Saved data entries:
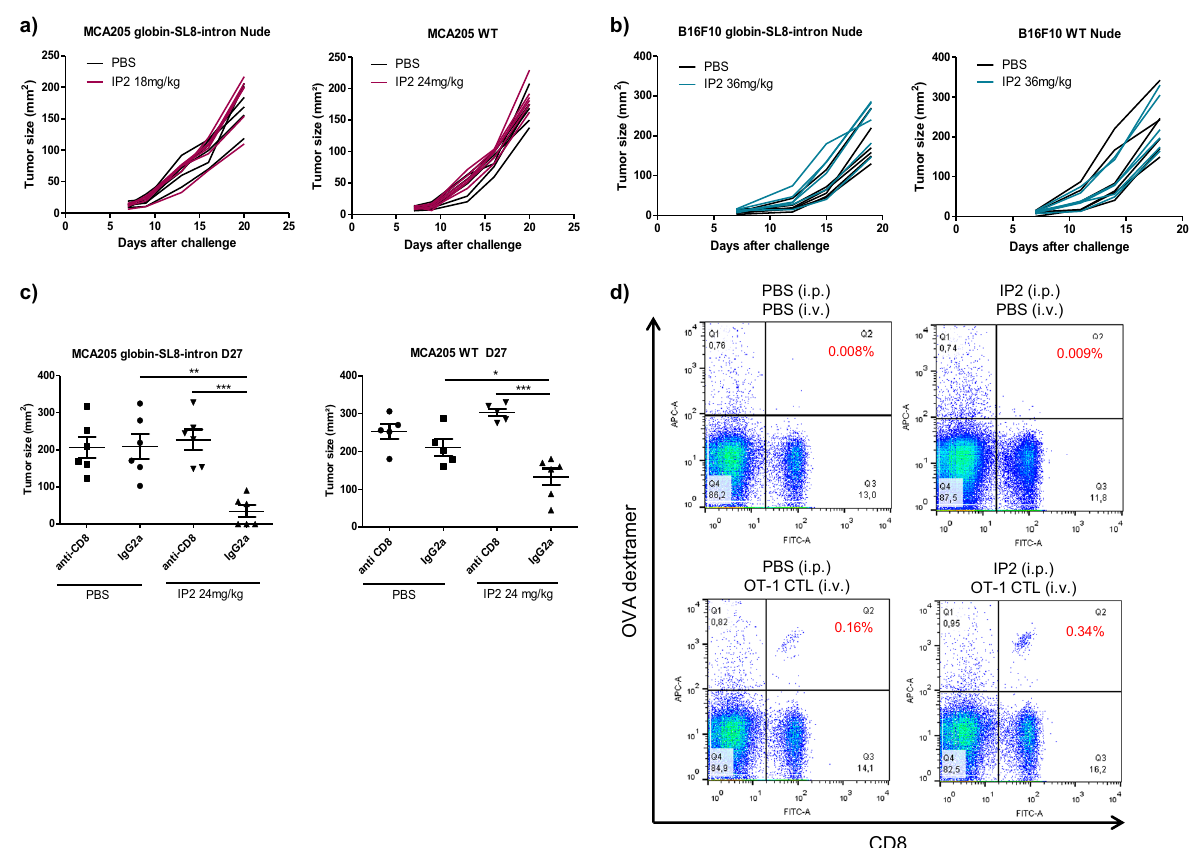
Fig. 4 IP2 therapeutic effect is dependent on the adaptive immune response. Individual tumor growth kinetics of ( a ) MCA205 fi brosarcoma stably expressing the globin-SL8-intron construct (left panel) and MCA205 fi brosarcoma WT (right panel) and ( b ) B16F10 melanoma stably expressing the globin-SL8-intron construct (left panel) and B16F10 melanoma WT (right panel) subcutaneously inoculated into the right fl ank of immunode fi cient nude mice thereafter treated at days 5, 10, and 15 with 18 mg/kg of IP2. c Tumor size at killing of MCA205 fi brosarcoma stably expressing the globin-SL8-intron construct (left panel) and MCA205 fi brosarcoma WT (left panel) subcutaneously inoculated into the right fl ank of immunocompetent C57BL/6 mice thereafter treated with 24 mg/kg of IP2 at days 5, 10, and 15 and CD8 + T-cell depleting antibody every three days. Data are given as mean ± SEM of tumor size for six mice per group. d Analysis by fl ow cytometry of SL8-speci fi c OT-1 CD8 + T-cell proliferation after intravenous adoptive transfer of OT-1 CD8 + T cells into immunocompetent C57BL/6 mice bearing MCA205-globin-SL8-intron fi brosarcoma and treated with 24 mg/kg of IP2. Data highlight the frequency of SL8-speci fi c OT-1 CD8 + T cells (top right quadrant) in the spleens and are representative of fi ve mice per group. * P < 0.05, ** P < 0.01, *** P < 0.001 (One-way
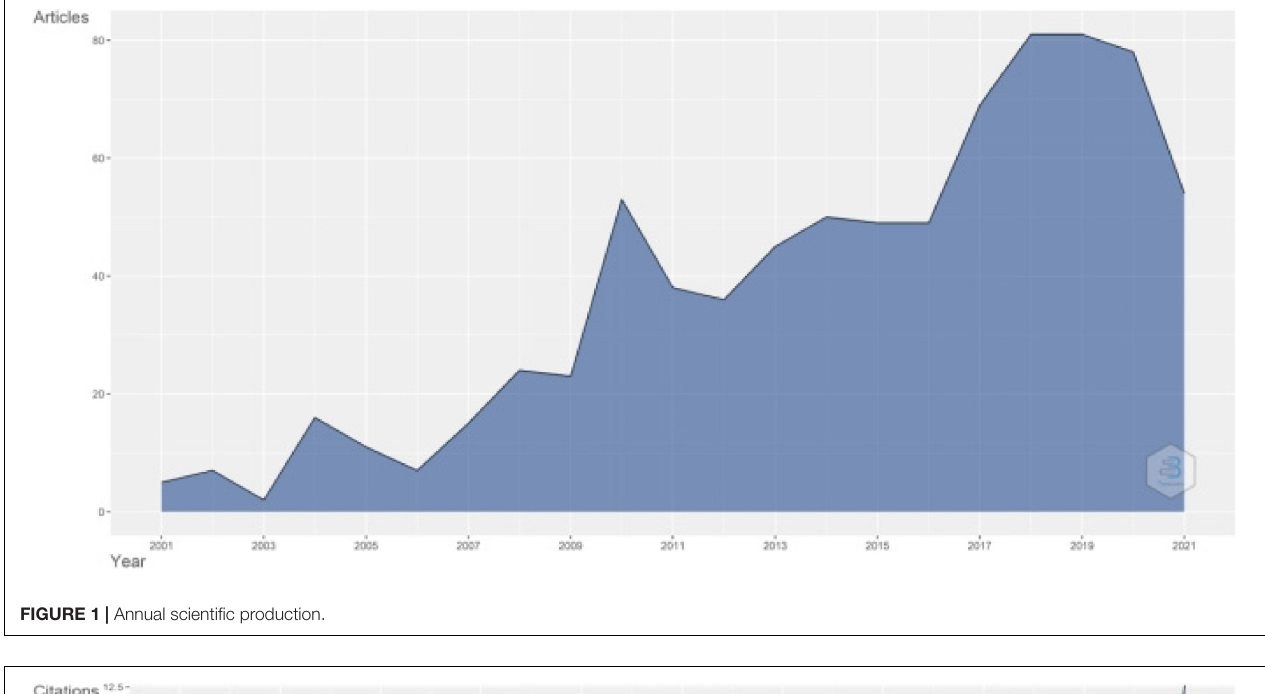
FIGURE 1 | Annual scientific production.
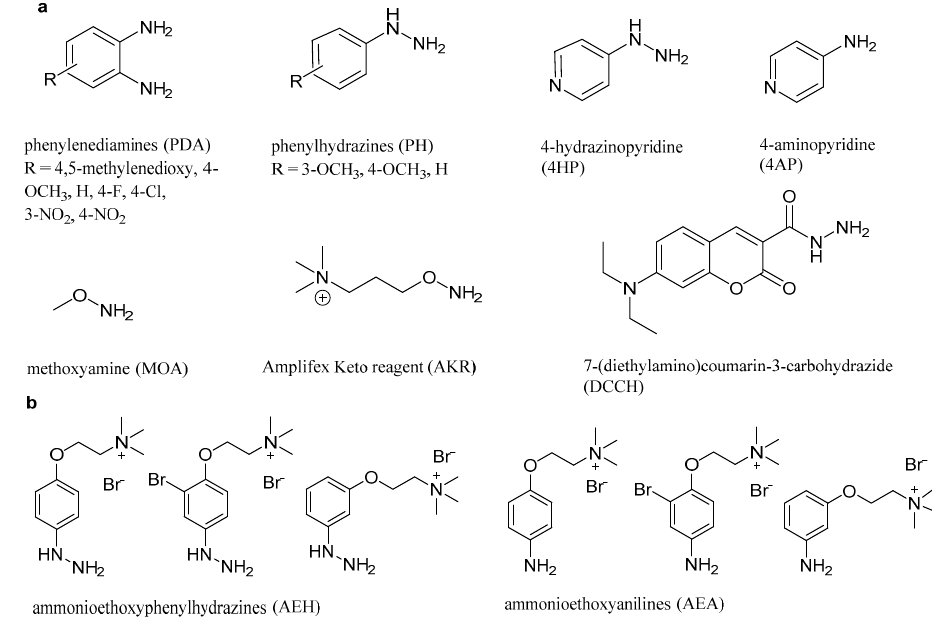
Figure 2. Chemical structure of the reagents tested for derivatization of methylglyoxal with subsequent ESI-MS detection: ( a ) commercially available compounds; ( b ) synthesized reagents for derivatization of carbonyl compounds, from left to right, 2-(4-hydrazineylphenoxy)- N , N , N -trimethylethan-1-aminium bromide (4-AEH), 2-(2-bromo-4-hydrazineylphenoxy)- N , N , N -trimethylethan-1-aminium bromide (3-BrAEH), 2-(3-hydrazineylphenoxy)- N , N , N -trimethylethan-1-aminium bromide (3-AEH), and the corresponding anilines including 2-(4-aminophenoxy)- N , N , N -trimethylethan-1-aminium bromide (4-AEA) according to Eggink et al.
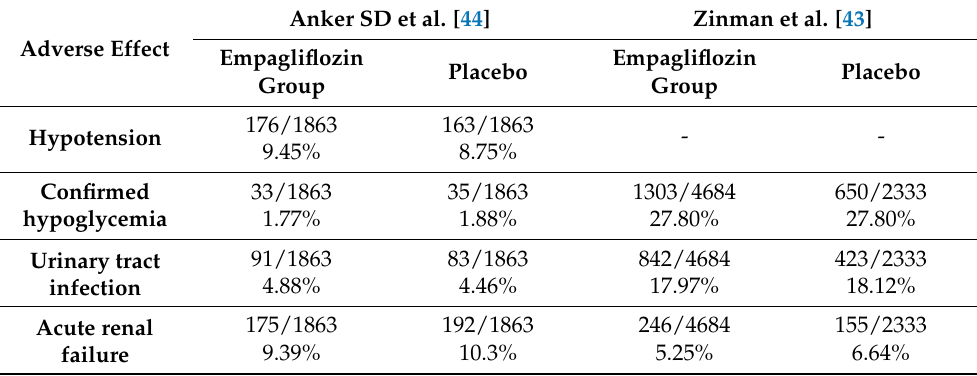
Table 2. Prevalence of major side effects of empagliflozin in the study and placebo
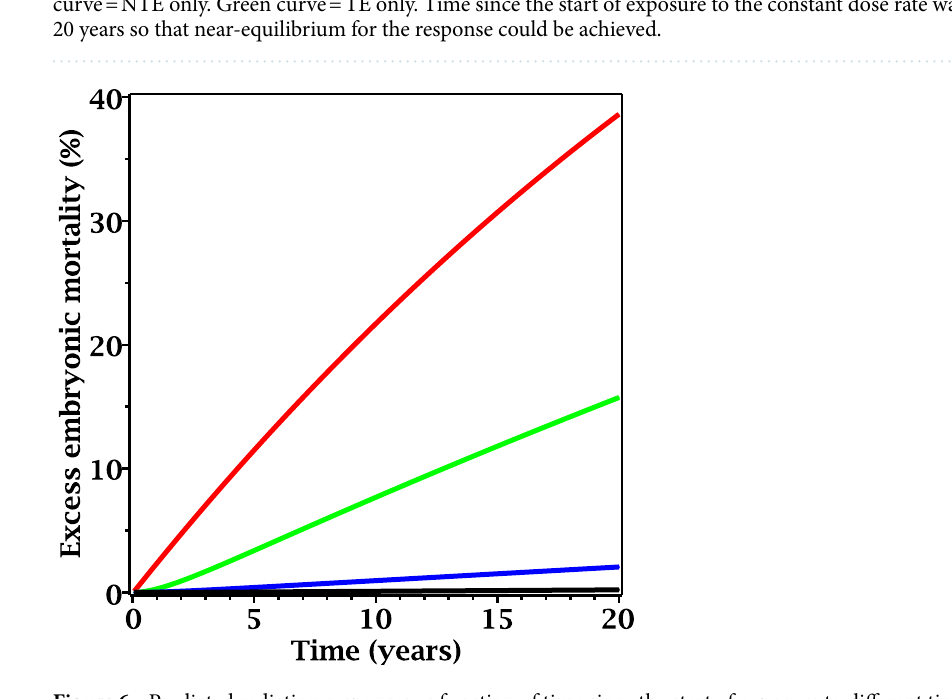
Figure 6. Predicted radiation responses as function of time since the start of exposure to different time- dependent dose rates based on best-fit model parameters for rodent ( Clethrionomys glareolus ) data. In all curves, the time needed for dose rate to decrease by twofold is 1 year. Red curve: initial dose rate = 100 µGy/h. Green curve: initial dose rate = 1 µGy/h. Blue curve: initial dose rate = 0.1 µGy/h. Black curve: initial dose rate = 0.01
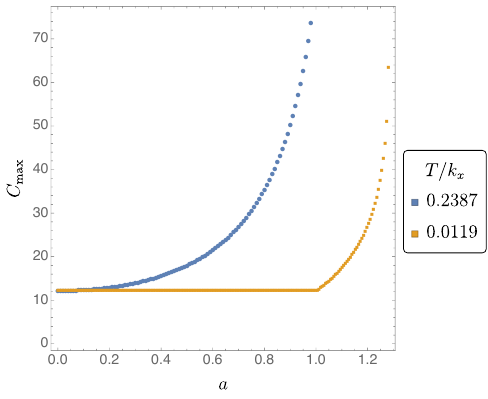
Figure 19 . C max as a function of a , depicted for T=k X = 0 : 2387 (top curve) and T=k X = 0 : 0119 (bottom curve). The kink in the bottom curve corresponds to the interchange of two local maxima.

- [YOUR TASK]
Except for the pictures, copy every line of the records above exactly.

- [SOLUTION FOR THIS PROBLEM]
Fig. 4 IP2 therapeutic effect is dependent on the adaptive immune response. Individual tumor growth kinetics of ( a ) MCA205 fi brosarcoma stably expressing the globin-SL8-intron construct (left panel) and MCA205 fi brosarcoma WT (right panel) and ( b ) B16F10 melanoma stably expressing the globin-SL8-intron construct (left panel) and B16F10 melanoma WT (right panel) subcutaneously inoculated into the right fl ank of immunode fi cient nude mice thereafter treated at days 5, 10, and 15 with 18 mg/kg of IP2. c Tumor size at killing of MCA205 fi brosarcoma stably expressing the globin-SL8-intron construct (left panel) and MCA205 fi brosarcoma WT (left panel) subcutaneously inoculated into the right fl ank of immunocompetent C57BL/6 mice thereafter treated with 24 mg/kg of IP2 at days 5, 10, and 15 and CD8 + T-cell depleting antibody every three days. Data are given as mean ± SEM of tumor size for six mice per group. d Analysis by fl ow cytometry of SL8-speci fi c OT-1 CD8 + T-cell proliferation after intravenous adoptive transfer of OT-1 CD8 + T cells into immunocompetent C57BL/6 mice bearing MCA205-globin-SL8-intron fi brosarcoma and treated with 24 mg/kg of IP2. Data highlight the frequency of SL8-speci fi c OT-1 CD8 + T cells (top right quadrant) in the spleens and are representative of fi ve mice per group. * P < 0.05, ** P < 0.01, *** P < 0.001 (One-way
FIGURE 1 | Annual scientific production.
Figure 2. Chemical structure of the reagents tested for derivatization of methylglyoxal with subsequent ESI-MS detection: ( a ) commercially available compounds; ( b ) synthesized reagents for derivatization of carbonyl compounds, from left to right, 2-(4-hydrazineylphenoxy)- N , N , N -trimethylethan-1-aminium bromide (4-AEH), 2-(2-bromo-4-hydrazineylphenoxy)- N , N , N -trimethylethan-1-aminium bromide (3-BrAEH), 2-(3-hydrazineylphenoxy)- N , N , N -trimethylethan-1-aminium bromide (3-AEH), and the corresponding anilines including 2-(4-aminophenoxy)- N , N , N -trimethylethan-1-aminium bromide (4-AEA) according to Eggink et al.
Table 2. Prevalence of major side effects of empagliflozin in the study and placebo
Figure 6. Predicted radiation responses as function of time since the start of exposure to different time- dependent dose rates based on best-fit model parameters for rodent ( Clethrionomys glareolus ) data. In all curves, the time needed for dose rate to decrease by twofold is 1 year. Red curve: initial dose rate = 100 µGy/h. Green curve: initial dose rate = 1 µGy/h. Blue curve: initial dose rate = 0.1 µGy/h. Black curve: initial dose rate = 0.01
Figure 19 . C max as a function of a , depicted for T=k X = 0 : 2387 (top curve) and T=k X = 0 : 0119 (bottom curve). The kink in the bottom curve corresponds to the interchange of two local maxima.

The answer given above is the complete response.